■ **Texto de leitura**
★ ★ ★

### loading the XES file as dict with lxml

In [1]:
from lxml import objectify
import dateutil.parser
import pickle
import os


def load_as_xml():
    xes_as_xml = objectify.fromstring(open("BPI Challenge 2018.xes", 'r').read())
    return xes_as_xml


def load_as_dict(year):
    json_file = "BP_Challenge_2018-%s.pickle" % year

    # if the dict already exists
    if os.path.isfile(json_file):
        print "Loading data from file"
        return pickle.load(open(json_file))

    # loading the xes file
    xes_xml = objectify.fromstring(open("BPI Challenge 2018.xes", 'r').read())
    print "XES file loaded"

    xes_as_dict = {}
    for trace in xes_xml.trace:
        # converting basic elements
        trace_dict = extract_basic_elements(trace)

        if int(trace_dict['year']) != year:
            continue

        # converting events and saving in list
        trace_dict['event'] = [extract_basic_elements(e) for e in trace.event]
        # ordering event list by date
        trace_dict['event'].sort(key=lambda x: x['time:timestamp'])
        
        # appending trace to dict
        xes_as_dict[trace_dict['identity:id']] = trace_dict
    
    print "Dict file created"
    # to free up memory
    del xes_xml

    # saving dict into file
    with open(json_file, 'w') as f:
      pickle.dump(xes_as_dict, f)

    print "Dict file saved as %s" % json_file
    return xes_as_dict


def extract_basic_elements(element):
    d_elem = {}

    if element.xpath('id'):
        for id_element in element.id:
            d_elem[id_element.get('key')] = id_element.get('value')

    if element.xpath('int'):
        for int_element in element.int:
            d_elem[int_element.get('key')] = int(int_element.get('value'))

    if element.xpath('string'):
        for str_element in element.string:
            d_elem[str_element.get('key')] = str_element.get('value')

    if element.xpath('boolean'):
        for bool_element in element.boolean:
            d_elem[bool_element.get('key')] = 1 if bool_element.get('value') == 'true' else 0

    if element.xpath('date'):
        for date_element in element.date:
            d_elem[date_element.get('key')] = dateutil.parser.parse(date_element.get('value'))

★ ★ ★

(Dados de raciocínio sobre geometria de cenas)

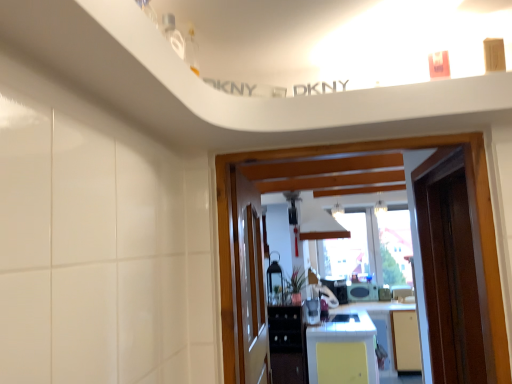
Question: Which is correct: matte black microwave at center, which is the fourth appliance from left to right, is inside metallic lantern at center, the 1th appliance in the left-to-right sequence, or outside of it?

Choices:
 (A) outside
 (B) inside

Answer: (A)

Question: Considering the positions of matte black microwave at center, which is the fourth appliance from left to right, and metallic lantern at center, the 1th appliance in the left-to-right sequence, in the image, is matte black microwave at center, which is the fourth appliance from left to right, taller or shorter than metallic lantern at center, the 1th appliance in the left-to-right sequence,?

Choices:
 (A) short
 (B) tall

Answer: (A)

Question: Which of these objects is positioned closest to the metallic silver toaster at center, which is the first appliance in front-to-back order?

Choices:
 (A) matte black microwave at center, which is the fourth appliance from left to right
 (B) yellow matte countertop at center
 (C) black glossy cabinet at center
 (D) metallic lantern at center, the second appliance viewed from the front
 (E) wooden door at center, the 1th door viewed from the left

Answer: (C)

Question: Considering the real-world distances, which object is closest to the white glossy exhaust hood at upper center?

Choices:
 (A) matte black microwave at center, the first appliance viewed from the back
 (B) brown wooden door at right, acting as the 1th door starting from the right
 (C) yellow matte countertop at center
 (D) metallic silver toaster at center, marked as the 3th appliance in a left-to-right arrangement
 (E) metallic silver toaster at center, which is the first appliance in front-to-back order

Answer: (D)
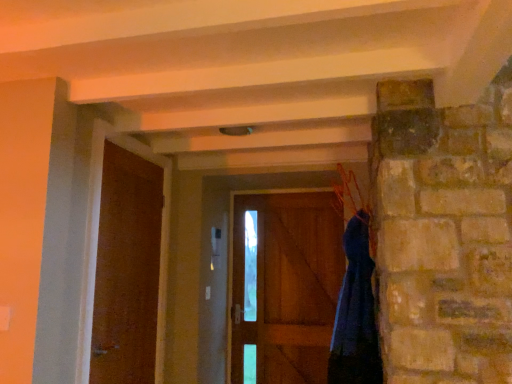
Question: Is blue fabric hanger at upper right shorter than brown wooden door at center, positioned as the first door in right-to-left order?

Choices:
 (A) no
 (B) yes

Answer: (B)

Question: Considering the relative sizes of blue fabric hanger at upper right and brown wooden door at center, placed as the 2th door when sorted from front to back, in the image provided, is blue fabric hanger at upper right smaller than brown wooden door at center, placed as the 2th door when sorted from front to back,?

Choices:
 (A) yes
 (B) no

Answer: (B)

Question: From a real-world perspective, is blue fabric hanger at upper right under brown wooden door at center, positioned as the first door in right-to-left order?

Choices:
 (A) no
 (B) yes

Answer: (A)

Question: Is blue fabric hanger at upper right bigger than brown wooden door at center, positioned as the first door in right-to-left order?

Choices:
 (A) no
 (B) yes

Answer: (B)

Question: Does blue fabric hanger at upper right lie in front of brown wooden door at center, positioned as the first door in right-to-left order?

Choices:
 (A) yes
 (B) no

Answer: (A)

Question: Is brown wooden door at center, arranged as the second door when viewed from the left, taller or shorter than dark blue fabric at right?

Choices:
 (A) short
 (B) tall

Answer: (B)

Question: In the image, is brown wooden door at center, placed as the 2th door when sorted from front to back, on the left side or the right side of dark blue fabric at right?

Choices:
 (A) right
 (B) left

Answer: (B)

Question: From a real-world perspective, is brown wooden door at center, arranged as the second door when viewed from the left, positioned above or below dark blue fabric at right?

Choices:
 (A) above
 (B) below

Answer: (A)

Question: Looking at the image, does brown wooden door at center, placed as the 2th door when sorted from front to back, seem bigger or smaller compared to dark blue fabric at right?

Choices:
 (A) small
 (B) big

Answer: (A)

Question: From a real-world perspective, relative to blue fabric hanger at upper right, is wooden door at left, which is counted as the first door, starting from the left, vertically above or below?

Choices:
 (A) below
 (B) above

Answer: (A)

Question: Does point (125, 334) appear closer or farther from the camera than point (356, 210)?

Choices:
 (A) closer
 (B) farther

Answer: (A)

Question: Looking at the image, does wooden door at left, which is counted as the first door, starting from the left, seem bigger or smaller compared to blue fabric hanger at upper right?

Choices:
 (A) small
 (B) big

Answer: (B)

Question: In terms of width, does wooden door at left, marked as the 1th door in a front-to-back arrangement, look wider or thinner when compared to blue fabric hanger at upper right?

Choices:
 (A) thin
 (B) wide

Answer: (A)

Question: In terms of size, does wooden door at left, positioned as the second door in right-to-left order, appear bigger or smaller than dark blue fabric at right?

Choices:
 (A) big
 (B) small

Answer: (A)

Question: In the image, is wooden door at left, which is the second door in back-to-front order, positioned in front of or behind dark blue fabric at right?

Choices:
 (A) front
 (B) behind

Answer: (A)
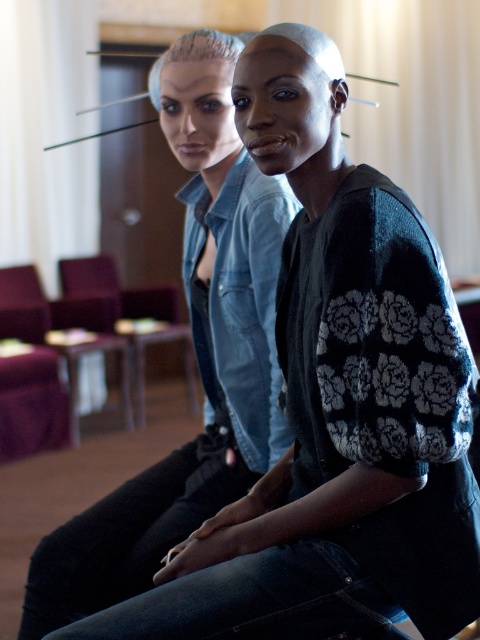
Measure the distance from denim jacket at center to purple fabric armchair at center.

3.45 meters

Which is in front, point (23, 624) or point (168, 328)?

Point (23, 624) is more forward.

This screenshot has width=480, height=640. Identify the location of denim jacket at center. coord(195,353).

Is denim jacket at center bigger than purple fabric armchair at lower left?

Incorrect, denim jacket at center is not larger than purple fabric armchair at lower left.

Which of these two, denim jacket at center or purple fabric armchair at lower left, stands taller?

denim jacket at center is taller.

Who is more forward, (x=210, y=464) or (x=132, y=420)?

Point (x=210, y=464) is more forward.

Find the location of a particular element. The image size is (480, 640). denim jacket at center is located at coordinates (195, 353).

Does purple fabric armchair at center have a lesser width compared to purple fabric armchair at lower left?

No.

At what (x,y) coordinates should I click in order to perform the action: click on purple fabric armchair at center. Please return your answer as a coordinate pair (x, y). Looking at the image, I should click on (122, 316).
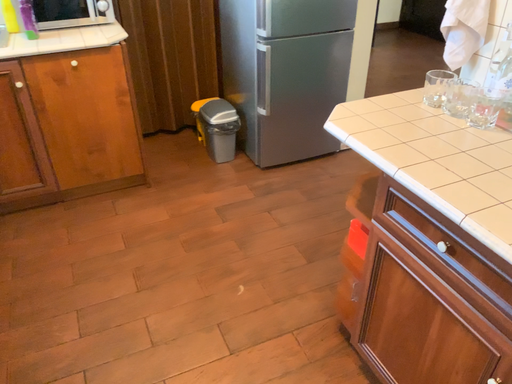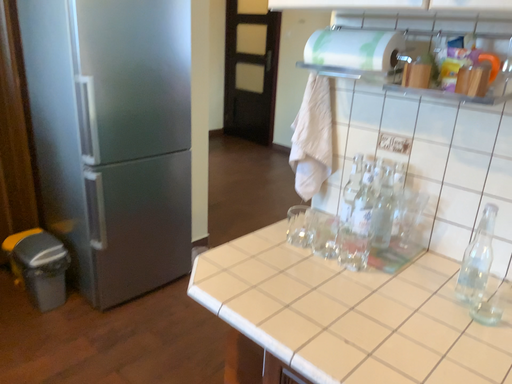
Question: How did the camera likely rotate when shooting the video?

★ ★ ★

■ **Partes do exercício**
1 - Qual é o nome do arquivo XES que o texto abre para leitura?
2 - No texto, troque "id_element" por "elem_id" e reescreva o trecho de "# saving dict" a "d_elem[id_element.get('key')] = id_element.get('value')".
Responda com base somente no texto.

■ **Resultados esperados**
1 - BPI Challenge 2018.xes

2 -
# saving dict into file
    with open(json_file, 'w') as f:
      pickle.dump(xes_as_dict, f)

    print "Dict file saved as %s" % json_file
    return xes_as_dict


def extract_basic_elements(element):
    d_elem = {}

    if element.xpath('id'):
        for elem_id in element.id:
            d_elem[elem_id.get('key')] = elem_id.get('value')